# TiVo Stream Interface



## Philosofy (Feb 21, 2000)

I'm thinking of upgrading to a Roamio, mainly for the tuners and TiVo Stream. Will the TiVo app have the same functionality of my TiVo, i.e. 30 second skip enabled and 8 sec instant replay?


----------



## lgnad (Feb 14, 2013)

As Im sure you probably know, only the Plus and Pro have the stream functionality....

Here's a random screenshot from google:









You can see the instant replay button in the lower left and the 30 second skip on the lower right. After a few moments, the UI fades away, leaving just the show.... tap the screen to bring it back up.

(You actually can swipe left or right to skip forward or back without bringing up the UI)


----------



## moyekj (Jan 24, 2006)

+--

— Jobs —
1) Rewrite the part of the TiVo Stream thread that begins at the words "I'm thinking of" and stops after "(Feb 14, 2013)", putting "Premiere" wherever "Roamio" appears.
2) In the TiVo Stream thread, where on the screen is the 30 second skip button located?
3) Write the next part of the TiVo Stream thread, picking up after its last line.
The rows are not required for any of this.

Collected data
+--

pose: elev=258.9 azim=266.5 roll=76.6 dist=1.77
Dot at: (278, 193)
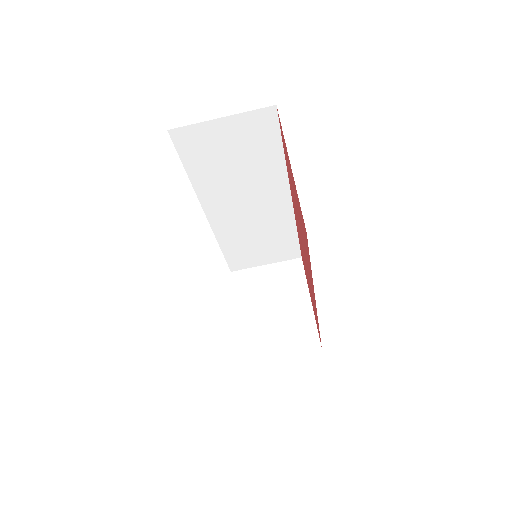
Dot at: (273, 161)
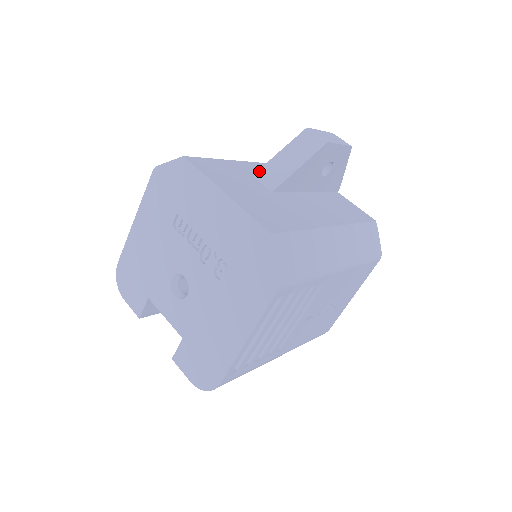
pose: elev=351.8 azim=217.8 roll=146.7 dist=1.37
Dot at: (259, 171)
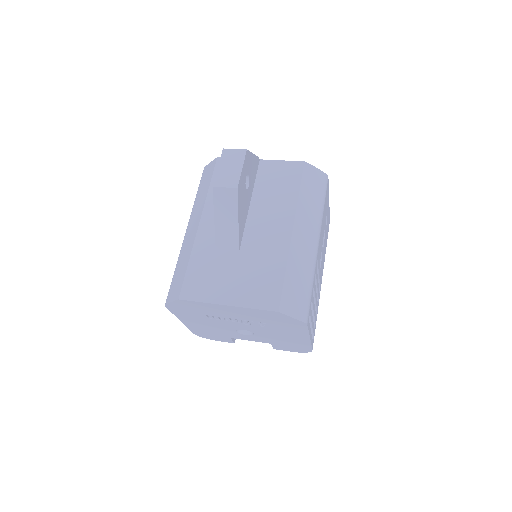
Dot at: (216, 243)
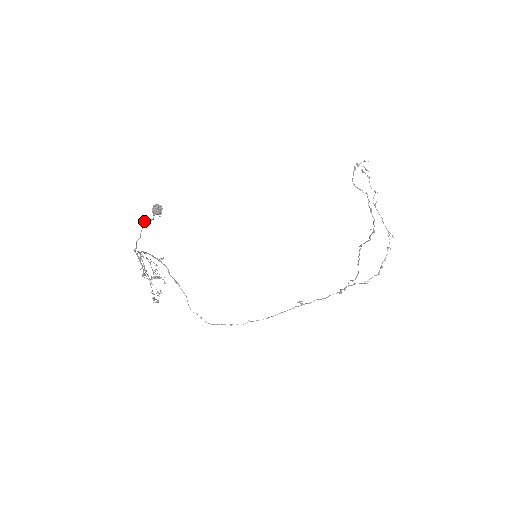
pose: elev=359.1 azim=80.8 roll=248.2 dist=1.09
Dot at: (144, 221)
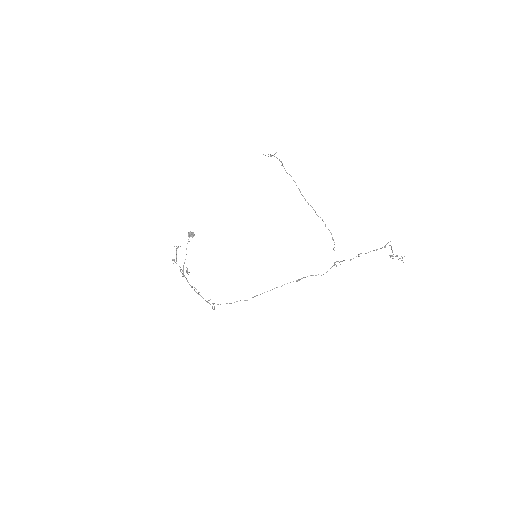
Dot at: occluded
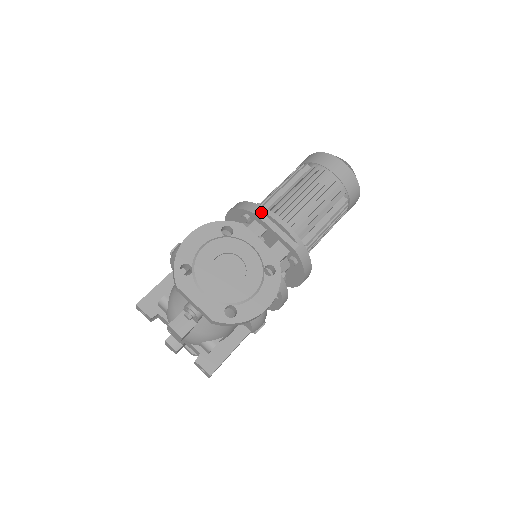
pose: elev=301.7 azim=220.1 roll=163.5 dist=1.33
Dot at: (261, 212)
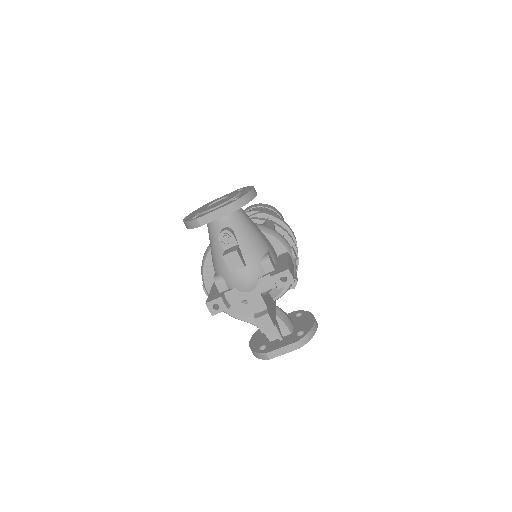
Dot at: occluded
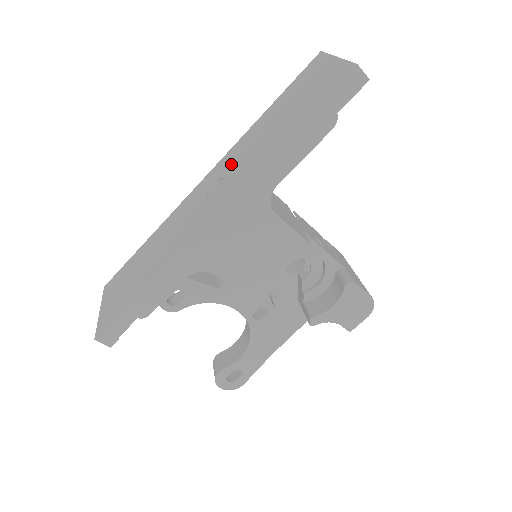
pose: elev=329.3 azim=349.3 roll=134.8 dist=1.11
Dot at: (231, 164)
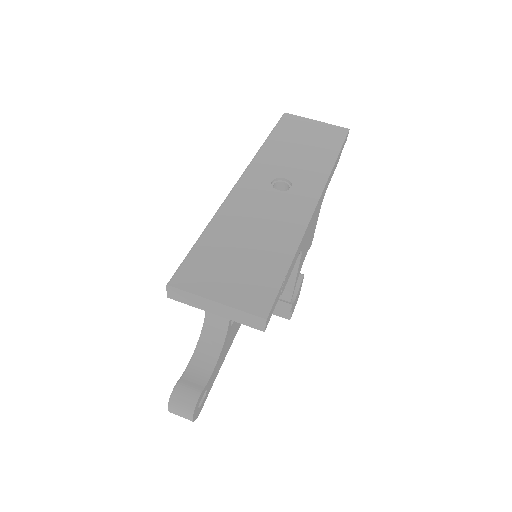
Dot at: (279, 169)
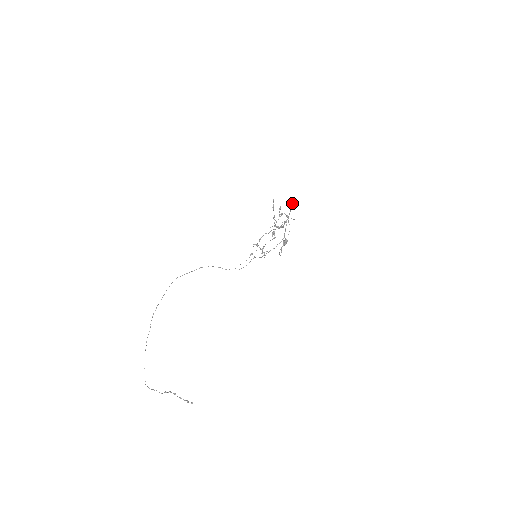
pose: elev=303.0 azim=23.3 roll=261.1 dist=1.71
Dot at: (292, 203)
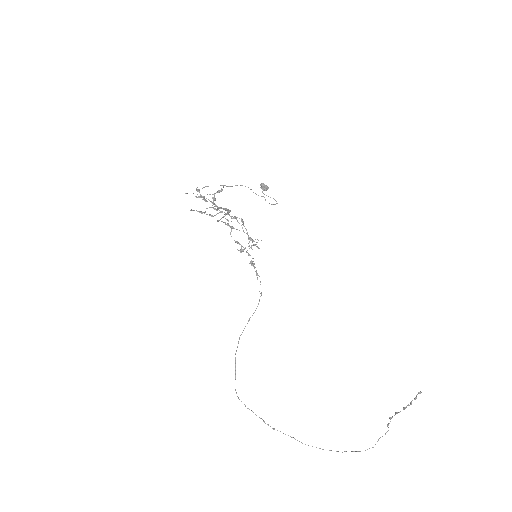
Dot at: (196, 190)
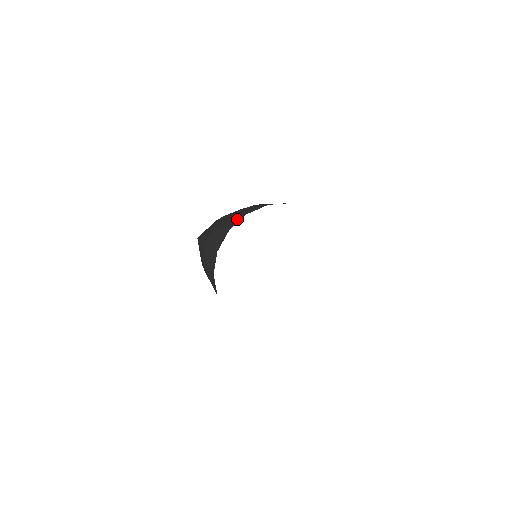
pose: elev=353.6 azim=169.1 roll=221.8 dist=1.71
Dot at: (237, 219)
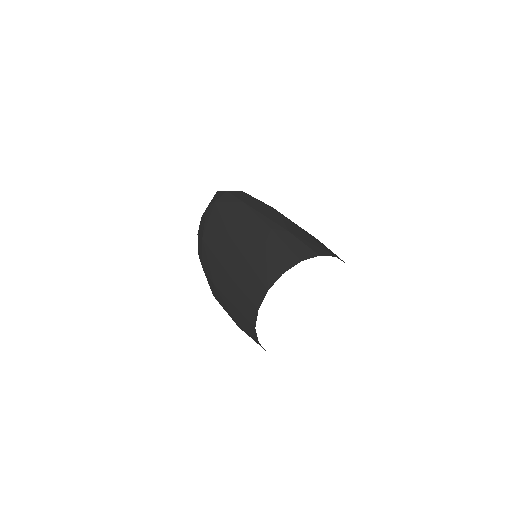
Dot at: (251, 329)
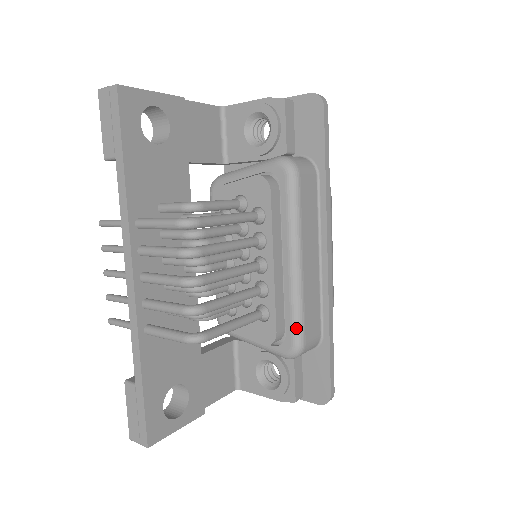
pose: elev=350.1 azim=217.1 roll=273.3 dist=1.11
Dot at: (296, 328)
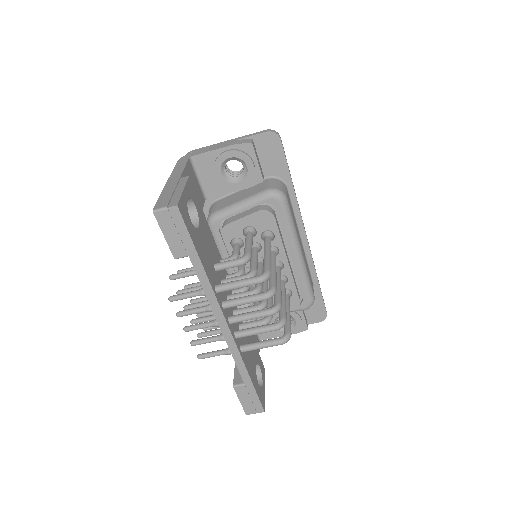
Dot at: (309, 291)
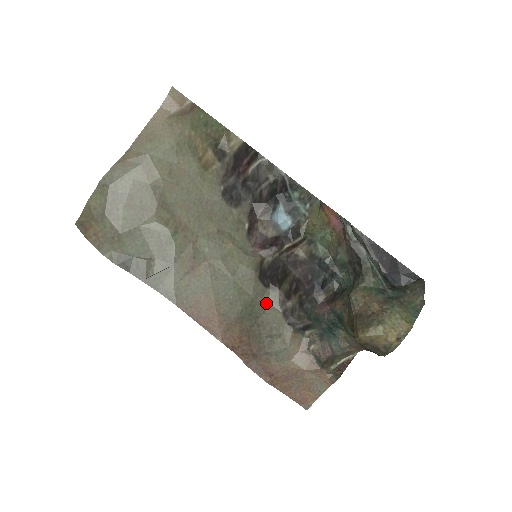
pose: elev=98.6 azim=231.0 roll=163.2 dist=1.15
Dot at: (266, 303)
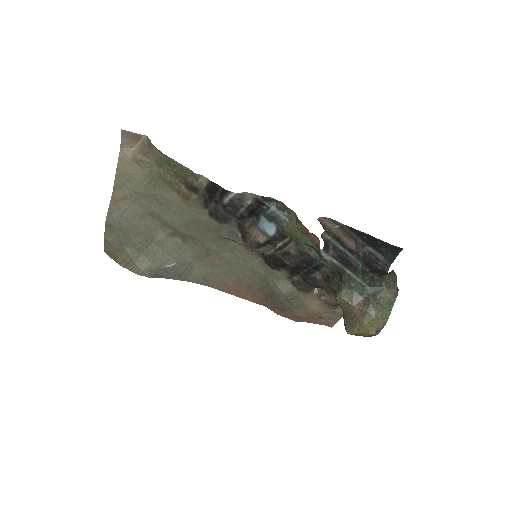
Dot at: (277, 280)
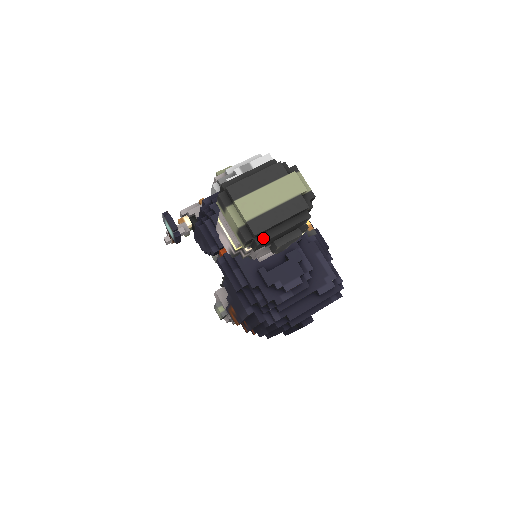
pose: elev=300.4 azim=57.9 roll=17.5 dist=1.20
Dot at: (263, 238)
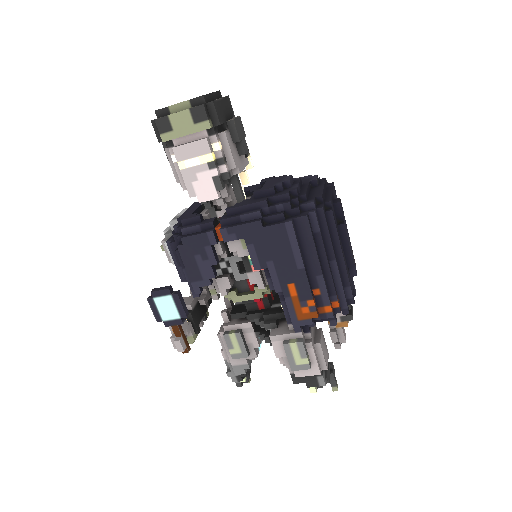
Dot at: (212, 101)
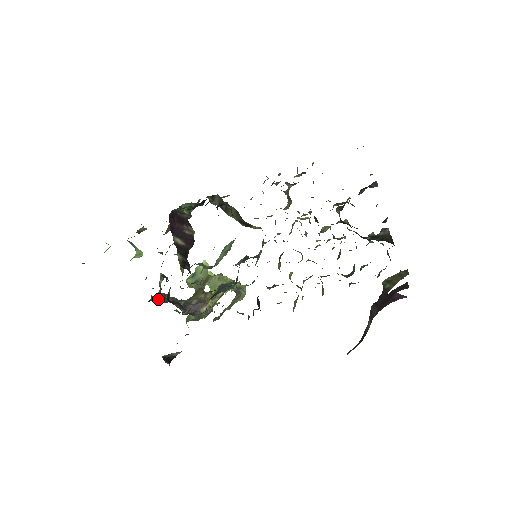
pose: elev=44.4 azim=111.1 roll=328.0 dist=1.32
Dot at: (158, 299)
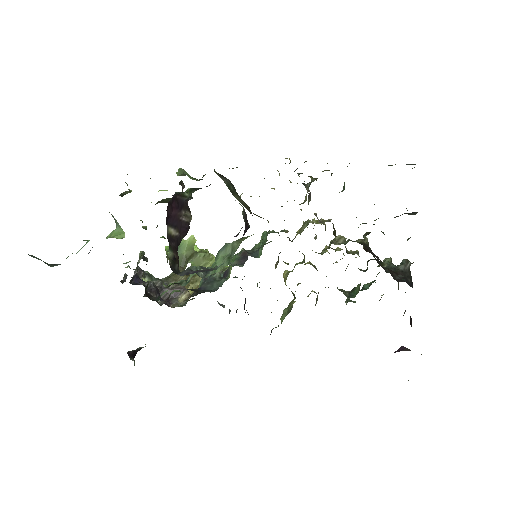
Dot at: (133, 281)
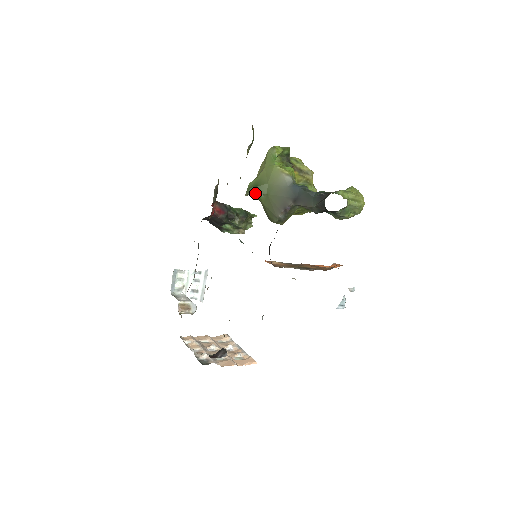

+--

— Answers for the tasks —
1)
I'm thinking of upgrading to a Premiere, mainly for the tuners and TiVo Stream. Will the TiVo app have the same functionality of my TiVo, i.e. 30 second skip enabled and 8 sec instant replay?


----------



## lgnad (Feb 14, 2013)

2) It is in the lower right of the screen.

3)
Yes it has those and more. There's a slider you can use to quickly jump to anywhere in the recording quickly. In fact, even if you are watching a show directly on TiVo you can run the App and use the slider with the virtual remote - I've done that a few times as an easier/quicker way to skip commercials. So the App gives you better trick play control over your TiVo than the physical TiVo remote.


----------



## gamo62 (Oct 12, 2002)

Have they fixed the issue with it not being able to stream H.264 content?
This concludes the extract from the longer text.